Text extracted at the page level

◇ ◇ ◇ ◇ ◇ ◇ ◇

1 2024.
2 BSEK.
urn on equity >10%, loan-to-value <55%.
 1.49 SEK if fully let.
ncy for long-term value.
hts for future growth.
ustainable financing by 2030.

◇ ◇ ◇ ◇ ◇ ◇ ◇

Render every line of text in the entries above as a numbered list, omitting blank lines.

◆ Solution for this task ◆
1. 1 2024.
2. 2 BSEK.
3. urn on equity >10%, loan-to-value <55%.
4.  1.49 SEK if fully let.
5. ncy for long-term value.
6. hts for future growth.
7. ustainable financing by 2030.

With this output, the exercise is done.